Con ágiles pasos, el borracho se acercó a mi lado, me rodeó con el brazo por la cintura y me dio un abrazo. Su aliento olía como el olor del aula 107 cuando salían de clase de química los alumnos de los cursos superiores y nosotros entrábamos para cumplir con nuestra hora de estudio del jueves: un complejo hedor a la vez sulfuroso y dulce.

– Ah -me dijo el borracho-, qué cuerpo tan caliente. Pero no eres más que piel y huesos. ¿No te da de comer este viejo bastardo? Eh -le gritó a mi padre-, ¿qué clase de viejo lujurioso es usted para sacar a un chico a la calle con el estómago vacío?

– Yo creía que estaba preparado para morir -dijo mi padre-, pero ahora me pregunto si hay alguien que lo esté.
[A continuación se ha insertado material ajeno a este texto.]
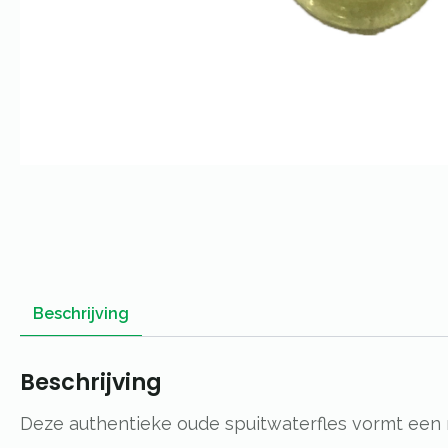
Beschrijving
Beschrijving
Deze authentieke oude spuitwaterfles vormt een 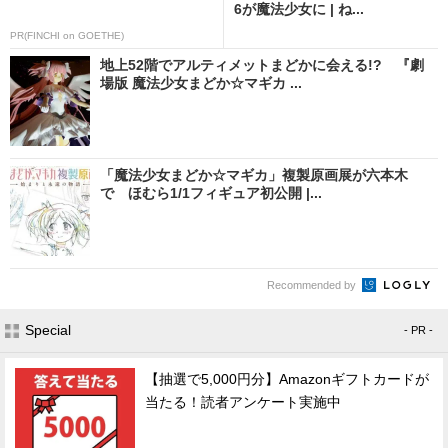
6が魔法少女に | ね...
PR(FINCHI on GOETHE)
地上52階でアルティメットまどかに会える!? 『劇
場版 魔法少女まどか☆マギカ ...
「魔法少女まどか☆マギカ」複製原画展が六本木
で ほむら1/1フィギュア初公開 |...
Recommended by
Special
- PR -
【抽選で5,000円分】Amazonギフトカードが
当たる！読者アンケート実施中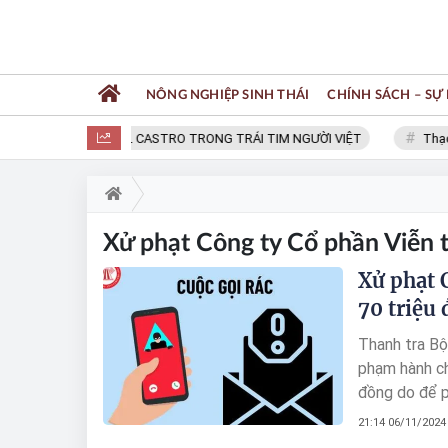
NÔNG NGHIỆP SINH THÁI
CHÍNH SÁCH – SỰ 
FIDEL CASTRO TRONG TRÁI TIM NGƯỜI VIỆT
Thạc 
Xử phạt Công ty Cổ phần Viễn t
Xử phạt 
70 triệu 
Thanh tra Bộ
phạm hành ch
đồng do để ph
21:14 06/11/2024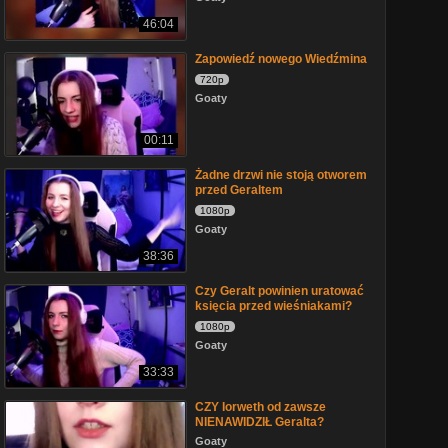
46:04
Zapowiedź nowego Wiedźmina
720p
Goaty
00:11
Żadne drzwi nie stoją otworem
przed Geraltem
1080p
Goaty
38:36
Czy Geralt powinien uratować
księcia przed wieśniakami?
1080p
Goaty
33:33
CZY Iorweth od zawsze
NIENAWIDZIŁ Geralta?
Goaty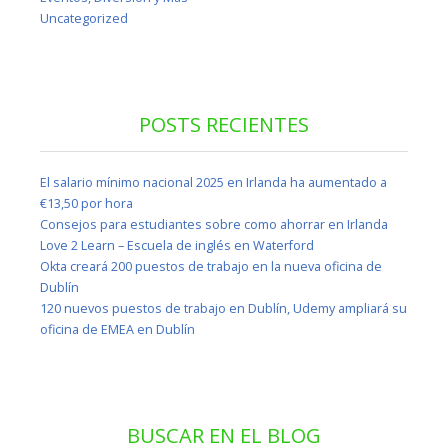
Uncategorized
POSTS RECIENTES
El salario mínimo nacional 2025 en Irlanda ha aumentado a
€13,50 por hora
Consejos para estudiantes sobre como ahorrar en Irlanda
Love 2 Learn – Escuela de inglés en Waterford
Okta creará 200 puestos de trabajo en la nueva oficina de
Dublín
120 nuevos puestos de trabajo en Dublín, Udemy ampliará su
oficina de EMEA en Dublín
BUSCAR EN EL BLOG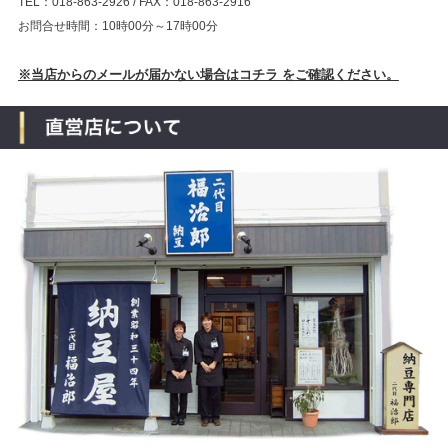
TEL：018-863-2926 / FAX：018-863-2916
お問合せ時間：10時00分～17時00分
※当店からのメールが届かない場合はコチラ をご確認ください。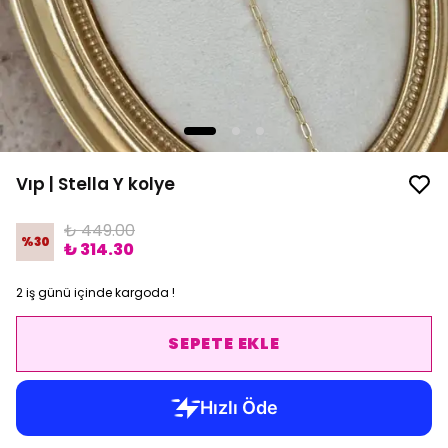
Vıp | Stella Y kolye
₺ 449.00
%
30
₺ 314.30
2 iş günü içinde kargoda !
SEPETE EKLE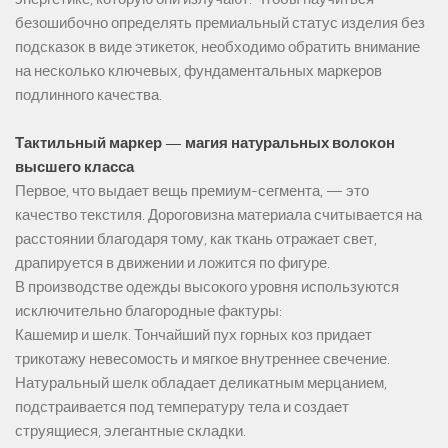
безошибочно определять премиальный статус изделия без
подсказок в виде этикеток, необходимо обратить внимание
на несколько ключевых, фундаментальных маркеров
подлинного качества.
Тактильный маркер — магия натуральных волокон
высшего класса
Первое, что выдает вещь премиум-сегмента, — это
качество текстиля. Дороговизна материала считывается на
расстоянии благодаря тому, как ткань отражает свет,
драпируется в движении и ложится по фигуре.
В производстве одежды высокого уровня используются
исключительно благородные фактуры:
Кашемир и шелк. Тончайший пух горных коз придает
трикотажу невесомость и мягкое внутреннее свечение.
Натуральный шелк обладает деликатным мерцанием,
подстраивается под температуру тела и создает
струящиеся, элегантные складки.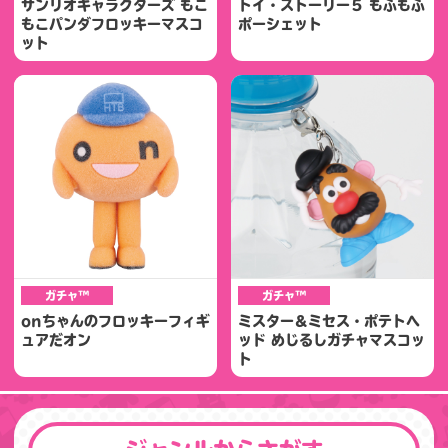
サンリオキャラクターズ もこ
トイ・ストーリー５ もふもふ
もこパンダフロッキーマスコ
ポーシェット
ット
ガチャ™
ガチャ™
onちゃんのフロッキーフィギ
ミスター＆ミセス・ポテトヘ
ュアだオン
ッド めじるしガチャマスコッ
ト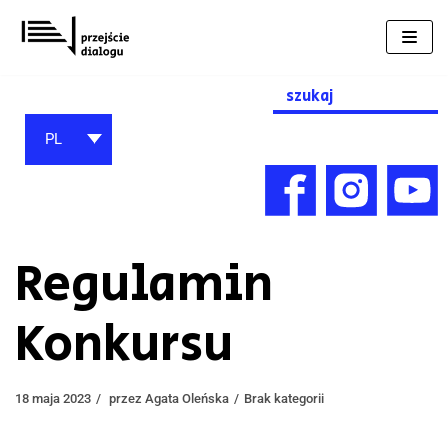
Przejdź
do
treści
Search
for:
PL
Regulamin
Konkursu
18 maja 2023
przez
Agata Oleńska
Brak kategorii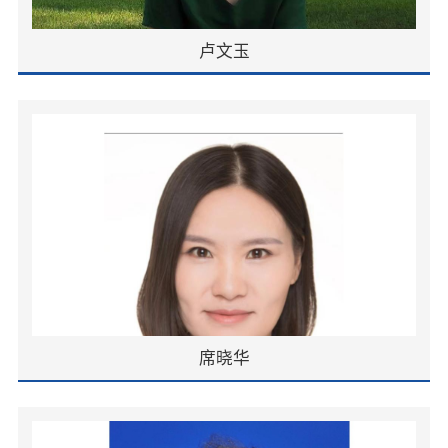
卢文玉
席晓华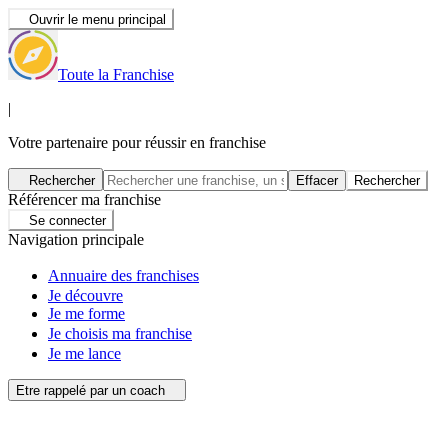
Ouvrir le menu principal
Toute la Franchise
|
Votre partenaire pour réussir en franchise
Rechercher
Effacer
Rechercher
Référencer ma franchise
Se connecter
Navigation principale
Annuaire des franchises
Je découvre
Je me forme
Je choisis ma franchise
Je me lance
Etre rappelé par un coach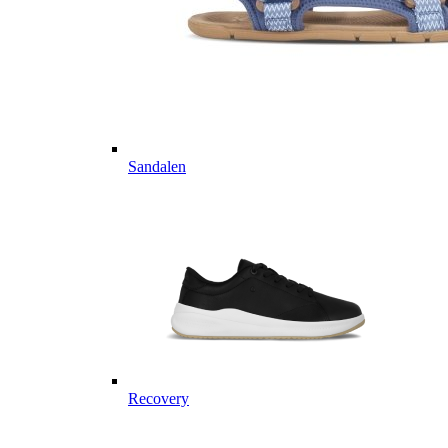
Sandalen
Recovery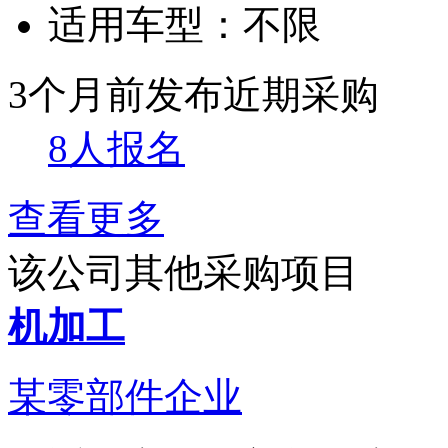
适用车型：
不限
3个月前发布
近期采购
8人报名
查看更多
该公司其他采购项目
机加工
某零部件企业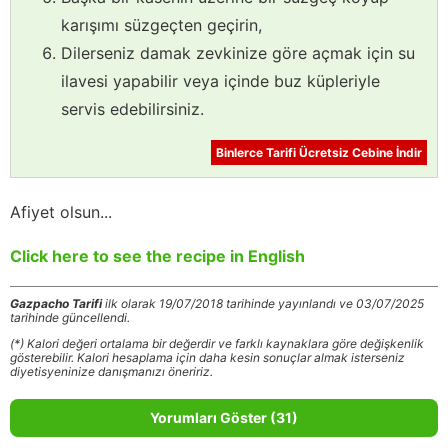
karışımı süzgeçten geçirin,
Dilerseniz damak zevkinize göre açmak için su
ilavesi yapabilir veya içinde buz küpleriyle
servis edebilirsiniz.
Binlerce Tarifi Ücretsiz Cebine İndir
Afiyet olsun...
Click here to see the recipe in English
Gazpacho Tarifi
ilk olarak 19/07/2018 tarihinde yayınlandı ve 03/07/2025
tarihinde güncellendi.
(*) Kalori değeri ortalama bir değerdir ve farklı kaynaklara göre değişkenlik
gösterebilir. Kalori hesaplama için daha kesin sonuçlar almak isterseniz
diyetisyeninize danışmanızı öneririz.
Yorumları Göster (31)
Me pregunto si estará preparado para morir un viejo chino de noventa y nueve años con tuberculosis, gonorrea, sífilis y dolor de muelas.

Los dedos del borracho empezaron a presionar debajo de mis costillas; y yo di un salto para sacármelo de encima.

– Vámonos, papá.

– No, Peter -dijo mi padre-. Este señor tiene razón. Y usted , ¿está preparado para morir? -le preguntó al borracho-. ¿Cuál cree usted que es la respuesta?
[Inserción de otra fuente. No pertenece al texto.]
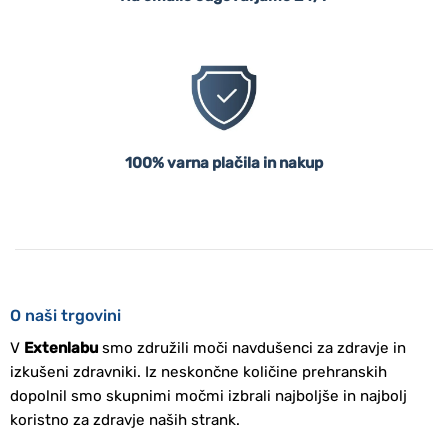
100% varna plačila in nakup
O naši trgovini
V
Extenlabu
smo združili moči navdušenci za zdravje in
izkušeni zdravniki. Iz neskončne količine prehranskih
dopolnil smo skupnimi močmi izbrali najboljše in najbolj
koristno za zdravje naših strank.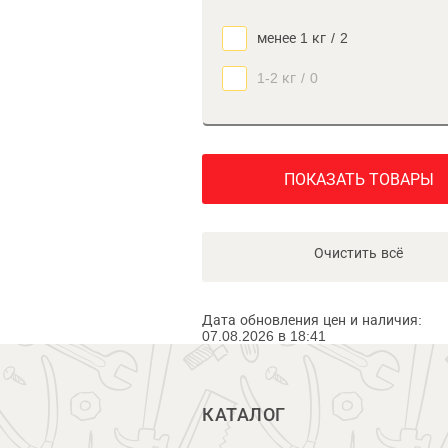
менее 1 кг
/
2
1-2 кг
/
0
ПОКАЗАТЬ ТОВАРЫ
Очистить всё
Дата обновления цен и наличия:
07.08.2026 в 18:41
КАТАЛОГ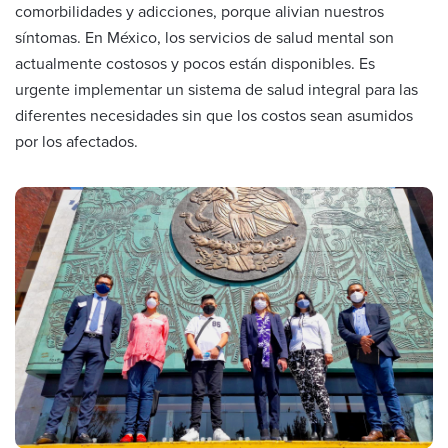
comorbilidades y adicciones, porque alivian nuestros
síntomas. En México, los servicios de salud mental son
actualmente costosos y pocos están disponibles. Es
urgente implementar un sistema de salud integral para las
diferentes necesidades sin que los costos sean asumidos
por los afectados.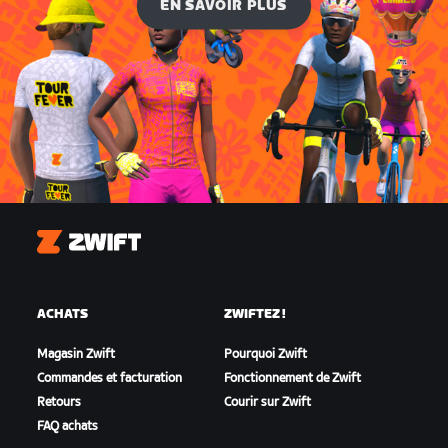
EN SAVOIR PLUS
Zwift
ACHATS
ZWIFTEZ !
Magasin Zwift
Pourquoi Zwift
Commandes et facturation
Fonctionnement de Zwift
Retours
Courir sur Zwift
FAQ achats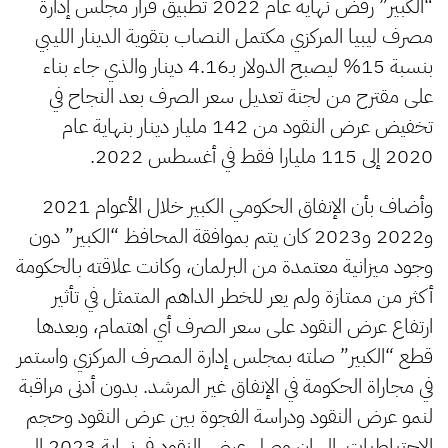
“الكبير” رفض نهاية عام 2022 تطبيق قرار مجلس إدارة
مصرف ليبيا المركزي مكتمل النصاب بتقوية الدينار الليبي
بنسبة 15% ليصبح الدولار بـ4.16 دينار والذي جاء بناء
على مقترح من لجنة تعديل سعر الصرف بعد النجاح في
تخفيض عرض النقود من 142 مليار دينار بنهاية عام
2020 إلى 115 مليارا فقط في أغسطس 2022.
وأضاف بأن الإنفاق الحكومي الكبير خلال الأعوام 2021
و2022 و2023 كان يتم بموافقة المحافظ “الكبير” دون
وجود ميزانية معتمدة من البرلمان، وكانت علاقته بالحكومة
أكثر من ممتازة ولم يعر للخطر الداهم المتمثل في تأثير
ارتفاع عرض النقود على سعر الصرف أي اهتمام، وبعدها
قطع “الكبير” صلته بمجلس إدارة المصرف المركزي واستمر
في مجاراة الحكومة في الإنفاق غير المرشد. بدون أدنى مراقبة
لنمو عرض النقود ودراسة الفجوة بين عرض النقود وحجم
الاحتياطيات، إلى ان وصل عرض النقود في نهاية 2023 إلى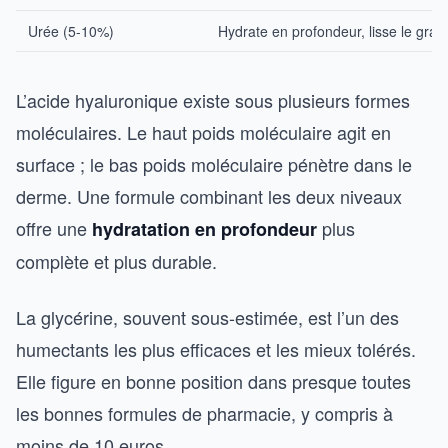
Urée (5-10%)
Hydrate en profondeur, lisse le grain
L’acide hyaluronique existe sous plusieurs formes
moléculaires. Le haut poids moléculaire agit en
surface ; le bas poids moléculaire pénètre dans le
derme. Une formule combinant les deux niveaux
offre une
plus
hydratation en profondeur
complète et plus durable.
La glycérine, souvent sous-estimée, est l’un des
humectants les plus efficaces et les mieux tolérés.
Elle figure en bonne position dans presque toutes
les bonnes formules de pharmacie, y compris à
moins de 10 euros.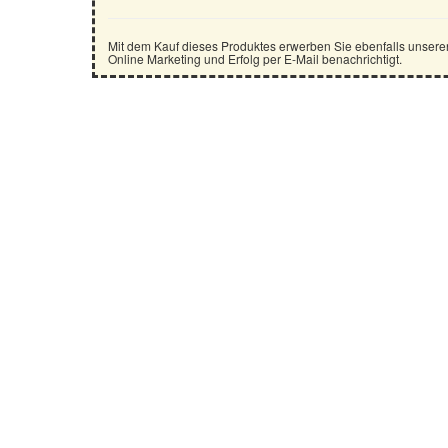
Mit dem Kauf dieses Produktes erwerben Sie ebenfalls unsere
Online Marketing und Erfolg per E-Mail benachrichtigt.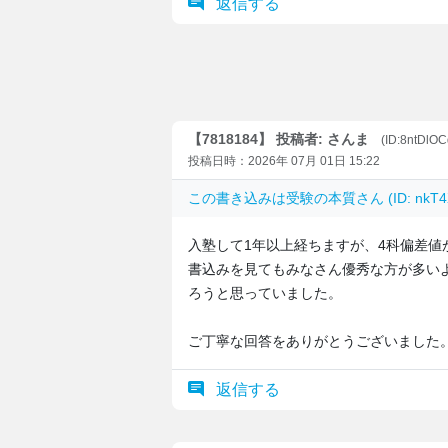
返信する
【7818184】 投稿者: さんま
(ID:8ntDlO
投稿日時：2026年 07月 01日 15:22
この書き込みは
受験の本質
さん (ID: nk
入塾して1年以上経ちますが、4科偏差値
書込みを見てもみなさん優秀な方が多い
ろうと思っていました。
ご丁寧な回答をありがとうございました
返信する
Bizqueando, con los hombros echados hacia atrás y el pecho hinchado, el borracho pisó la larga sombra de mi padre y, levantando la vista, le dijo cautelosamente:

– Estaré preparado para morir cuando usted y todos los que son como usted estén encerrados en la cárcel y luego tiren la llave. No son capaces de dejar descansar a estos chicos ni siquiera en una noche como ésta. -Luego se volvió hacia mí para mirarme con el ceño fruncido y decirme-: ¿Llamamos a la policía, chico? Vamos a matar a este viejo maricón, ¿eh? -Y, volviéndose otra vez hacia mi padre, dijo-: ¿Qué le parece, jefe? ¿Cuánto me da si no llamo a la policía y le dejo seguir con esta florecita?
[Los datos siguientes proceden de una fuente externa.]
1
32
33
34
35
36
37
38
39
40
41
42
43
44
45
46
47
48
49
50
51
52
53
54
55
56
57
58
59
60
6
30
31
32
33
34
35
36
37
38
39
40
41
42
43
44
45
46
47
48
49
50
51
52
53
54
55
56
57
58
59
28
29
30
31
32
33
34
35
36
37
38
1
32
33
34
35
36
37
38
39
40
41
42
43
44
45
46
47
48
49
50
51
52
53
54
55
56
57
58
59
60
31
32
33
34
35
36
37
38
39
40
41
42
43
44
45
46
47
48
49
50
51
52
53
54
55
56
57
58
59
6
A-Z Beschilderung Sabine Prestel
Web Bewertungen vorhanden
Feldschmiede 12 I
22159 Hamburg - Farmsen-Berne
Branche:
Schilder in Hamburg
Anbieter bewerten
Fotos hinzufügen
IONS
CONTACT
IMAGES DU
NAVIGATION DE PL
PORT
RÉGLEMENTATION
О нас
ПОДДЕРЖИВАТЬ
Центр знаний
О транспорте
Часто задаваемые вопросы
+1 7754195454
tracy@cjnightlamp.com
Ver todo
Hinchó el pecho como si estuviera a punto de gritar, pero la calle se alargaba hacia el norte, perdiéndose en el infinito sin que en toda su extensión pudiera verse ni un ser vivo. Lo único visible eran las fachadas de ladrillo pintado con los pequeños porches con barandilla típicos de Alton, alguna que otra maceta con flores en los escalones de piedra, y, en las aceras, los árboles sin hojas alternándose y, al final, confundiéndose con los postes de teléfono. Toda la calle estaba llena de coches aparcados a ambos lados, pero casi ninguno bajaba por ella porque al final, a dos manzanas de donde nos encontrábamos, se convertía en un callejón sin salida al topar con la pared de la fábrica de Essick. Estábamos al lado del bajo muro de cemento de la parte trasera de unos depósitos de cerveza; sus acanaladas puertas de color verde estaban completamente cerradas y el recuerdo del estruendo metálico parecía endurecer el aire que poblaba aquel rincón. El borracho empezó a dar tirones a mi padre, y después de cada uno se frotaba el pulgar y los demás dedos como si se sacudiera un piojo o algo sucio.